The Financial Sector Conduct Authority (FSCA) issued one of the much-anticipated discussion documents on the implementation of the Retail Distribution Review (RDR). Through enacting relevant and progressive legislation, the FSCA remains committed to ensuring that customers achieve fair outcomes when dealing with financial services providers (FSPs) under the framework of Treating Customers Fairly (TCF).
Wesley Davids, legal advisor, PPS Investments
Wesley Davids, legal advisor, PPS Investments

RDR encompasses a series of regulatory reforms aimed at ensuring that financial services models:

  • support the delivery of suitable products and provide fair access to suitable advice for customers;
  • enable customers to understand and compare the nature, value and cost of advice and other services that FSPs provide;
  • enhance standards of professionalism in the industry to build consumer confidence and trust;
  • enable customers to benefit from fair competition at a price more closely aligned with the nature and quality of the service being rendered;
  • support sustainable business models for financial advice that enable adviser businesses to viably deliver in the long term.

The key objective of RDR is to remove or mitigate conflicts of interest that may arise in relationships between financial advisers and the product providers.

Through the discussion document, the industry is deliberating over one of the most critical proposals of RDR: how to define and price a variety of investment product and the investment services offered by an array of providers / advisers.

The objective of the FSCA’s discussion document is to seek out input from those in the investment industry to ensure that future legislation and licensing take cognisance of the actual work performed and relationships between role players, so that the investment value chain is clearly understood.

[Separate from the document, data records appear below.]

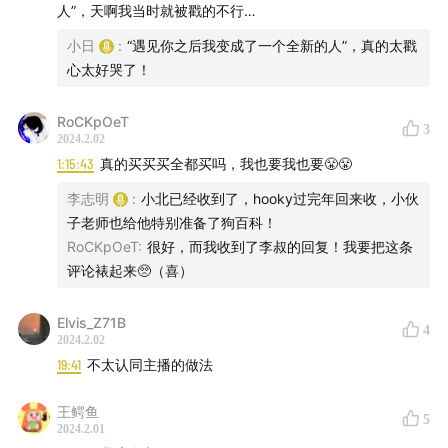
人”，天啊我当时就被戳的不行…
小日
:
“遇见你之后我变成了一个全新的人”，真的太戳
心太好哭了！
RoCKpOeT
3
2024.2.02
1:15:43
真的买买买全都买吗，我也要我也要😤😤
李志明
:
小北已经收到了，hooky过完年回来收，小伙
子老师也给他特别准备了狗百科！
RoCKpOeT
:
很好，而我收到了李叔的回复！我要把这条
评论裱起来🥺（喜）
Elvis_Z71B
4
2024.2.02
19:41
不太认同主播的做法
王鳄鱼
5
2024.2.01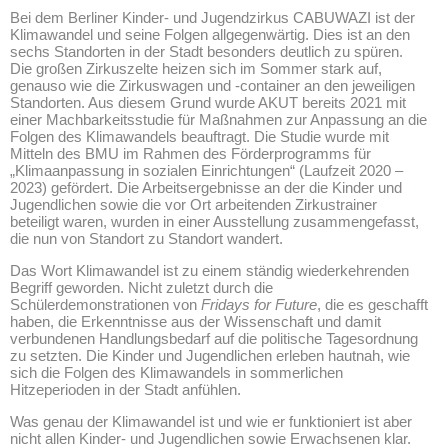
Bei dem Berliner Kinder- und Jugendzirkus CABUWAZI ist der
Klimawandel und seine Folgen allgegenwärtig. Dies ist an den
sechs Standorten in der Stadt besonders deutlich zu spüren.
Die großen Zirkuszelte heizen sich im Sommer stark auf,
genauso wie die Zirkuswagen und -container an den jeweiligen
Standorten. Aus diesem Grund wurde AKUT bereits 2021 mit
einer Machbarkeitsstudie für Maßnahmen zur Anpassung an die
Folgen des Klimawandels beauftragt. Die Studie wurde mit
Mitteln des BMU im Rahmen des Förderprogramms für
„Klimaanpassung in sozialen Einrichtungen“ (Laufzeit 2020 –
2023) gefördert. Die Arbeitsergebnisse an der die Kinder und
Jugendlichen sowie die vor Ort arbeitenden Zirkustrainer
beteiligt waren, wurden in einer Ausstellung zusammengefasst,
die nun von Standort zu Standort wandert.
Das Wort Klimawandel ist zu einem ständig wiederkehrenden
Begriff geworden. Nicht zuletzt durch die
Schülerdemonstrationen von
Fridays for Future
, die es geschafft
haben, die Erkenntnisse aus der Wissenschaft und damit
verbundenen Handlungsbedarf auf die politische Tagesordnung
zu setzten. Die Kinder und Jugendlichen erleben hautnah, wie
sich die Folgen des Klimawandels in sommerlichen
Hitzeperioden in der Stadt anfühlen.
Was genau der Klimawandel ist und wie er funktioniert ist aber
nicht allen Kinder- und Jugendlichen sowie Erwachsenen klar.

RDR has distinguished between the following:

  • Product supplier agents (PSAs): These are advisers that operate as part of the licence of the product provider and may only provide advice on the products of that product provider (and other product suppliers in its group).
  • Registered financial advisors (RFAs): These are advisors that are separately licensed in their own right to provide advice on whichever products their licence permits, and are not limited to offering the products of any particular product provider.

Furthermore, an entity will have to make a choice between the aforementioned adviser categories, as operating as both a PSA and an RFA will not be allowed.

This is a good development, as it will be clear whether advice provided to customers is independent or not.